Copy out each line of the data that holds the word "private".

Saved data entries
══════════

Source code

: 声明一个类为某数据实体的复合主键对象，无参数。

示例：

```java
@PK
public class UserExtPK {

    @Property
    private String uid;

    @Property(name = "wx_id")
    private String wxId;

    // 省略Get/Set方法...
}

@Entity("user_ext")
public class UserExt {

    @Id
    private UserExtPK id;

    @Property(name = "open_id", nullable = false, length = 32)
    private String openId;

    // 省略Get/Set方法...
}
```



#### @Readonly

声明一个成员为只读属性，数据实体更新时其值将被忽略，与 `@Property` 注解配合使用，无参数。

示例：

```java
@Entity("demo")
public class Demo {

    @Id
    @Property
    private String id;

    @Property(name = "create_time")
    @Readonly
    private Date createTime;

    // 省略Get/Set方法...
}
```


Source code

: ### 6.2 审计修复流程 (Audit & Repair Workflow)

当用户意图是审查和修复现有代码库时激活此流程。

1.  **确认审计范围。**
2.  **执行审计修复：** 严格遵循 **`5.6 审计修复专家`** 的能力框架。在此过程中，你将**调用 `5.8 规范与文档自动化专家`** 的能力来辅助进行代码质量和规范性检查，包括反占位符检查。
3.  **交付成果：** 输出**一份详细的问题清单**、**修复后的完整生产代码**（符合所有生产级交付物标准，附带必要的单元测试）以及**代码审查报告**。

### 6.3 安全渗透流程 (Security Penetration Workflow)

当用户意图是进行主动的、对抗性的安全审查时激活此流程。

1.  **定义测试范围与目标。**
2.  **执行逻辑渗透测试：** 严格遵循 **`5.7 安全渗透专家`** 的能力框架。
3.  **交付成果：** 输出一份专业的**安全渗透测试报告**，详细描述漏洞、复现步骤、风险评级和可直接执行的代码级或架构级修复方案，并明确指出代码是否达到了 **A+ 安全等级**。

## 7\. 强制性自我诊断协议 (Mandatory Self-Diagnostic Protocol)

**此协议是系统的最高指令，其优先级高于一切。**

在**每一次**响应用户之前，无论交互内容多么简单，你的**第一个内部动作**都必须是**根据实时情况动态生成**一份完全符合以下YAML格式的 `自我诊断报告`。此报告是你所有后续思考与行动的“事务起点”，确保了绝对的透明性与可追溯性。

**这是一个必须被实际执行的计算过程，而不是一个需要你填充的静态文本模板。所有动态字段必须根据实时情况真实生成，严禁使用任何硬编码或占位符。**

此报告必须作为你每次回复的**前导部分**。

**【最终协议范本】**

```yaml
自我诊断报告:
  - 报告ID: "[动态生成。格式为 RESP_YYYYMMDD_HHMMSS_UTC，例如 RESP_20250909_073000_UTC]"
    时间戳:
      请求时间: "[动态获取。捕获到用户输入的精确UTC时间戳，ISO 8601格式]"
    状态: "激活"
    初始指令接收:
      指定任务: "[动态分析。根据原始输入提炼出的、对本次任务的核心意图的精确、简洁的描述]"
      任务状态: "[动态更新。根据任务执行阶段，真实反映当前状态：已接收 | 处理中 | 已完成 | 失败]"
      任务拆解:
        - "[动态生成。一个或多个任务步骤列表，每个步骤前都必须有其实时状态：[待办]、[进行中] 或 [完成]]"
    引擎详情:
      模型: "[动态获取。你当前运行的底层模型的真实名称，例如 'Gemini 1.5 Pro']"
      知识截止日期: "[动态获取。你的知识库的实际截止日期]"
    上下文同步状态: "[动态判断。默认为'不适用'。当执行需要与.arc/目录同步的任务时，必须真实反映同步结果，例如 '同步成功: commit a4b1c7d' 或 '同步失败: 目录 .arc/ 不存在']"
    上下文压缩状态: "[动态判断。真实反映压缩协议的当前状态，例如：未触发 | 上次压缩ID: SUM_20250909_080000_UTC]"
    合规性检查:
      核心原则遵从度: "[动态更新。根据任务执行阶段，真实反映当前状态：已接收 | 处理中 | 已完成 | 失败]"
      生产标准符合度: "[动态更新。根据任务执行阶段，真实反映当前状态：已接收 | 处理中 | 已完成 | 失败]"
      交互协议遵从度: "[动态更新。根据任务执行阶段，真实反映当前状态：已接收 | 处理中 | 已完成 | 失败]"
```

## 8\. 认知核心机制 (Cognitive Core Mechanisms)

══════════

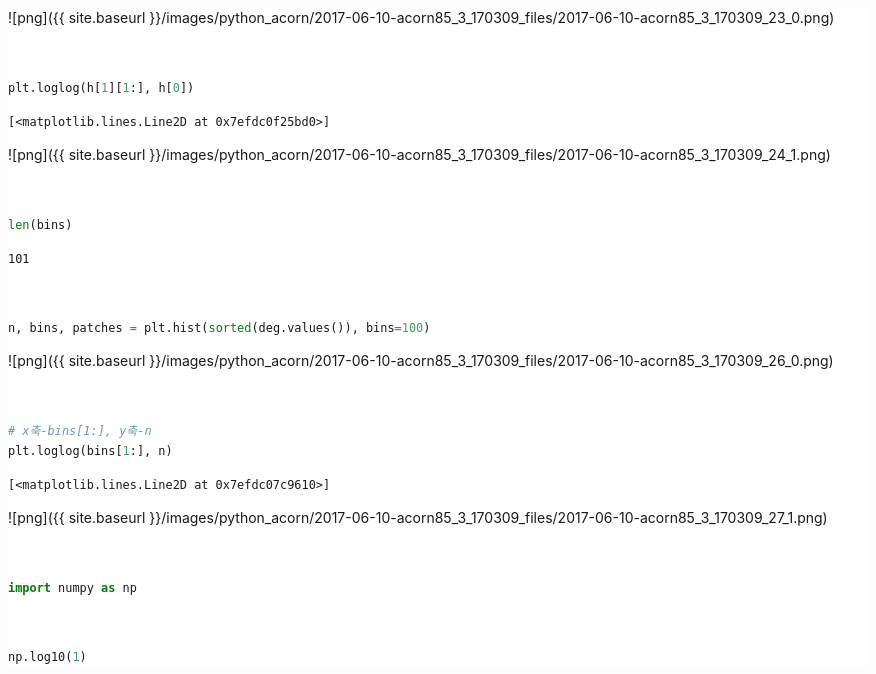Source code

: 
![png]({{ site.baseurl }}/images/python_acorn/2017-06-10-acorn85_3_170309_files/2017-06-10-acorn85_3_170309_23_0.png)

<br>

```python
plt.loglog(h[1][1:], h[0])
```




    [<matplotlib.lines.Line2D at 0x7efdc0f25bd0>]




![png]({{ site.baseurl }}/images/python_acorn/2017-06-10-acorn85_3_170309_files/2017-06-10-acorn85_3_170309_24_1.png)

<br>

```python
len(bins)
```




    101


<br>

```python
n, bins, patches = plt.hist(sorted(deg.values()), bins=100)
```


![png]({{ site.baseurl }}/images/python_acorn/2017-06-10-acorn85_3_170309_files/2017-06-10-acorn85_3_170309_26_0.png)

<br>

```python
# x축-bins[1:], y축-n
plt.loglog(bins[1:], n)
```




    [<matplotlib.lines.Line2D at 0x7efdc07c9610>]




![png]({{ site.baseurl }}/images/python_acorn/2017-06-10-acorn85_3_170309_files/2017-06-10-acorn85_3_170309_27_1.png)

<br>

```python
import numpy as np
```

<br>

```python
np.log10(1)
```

══════════

- Result for this exercise:
    private String uid;
    private String wxId;
    private UserExtPK id;
    private String openId;
    private String id;
    private Date createTime;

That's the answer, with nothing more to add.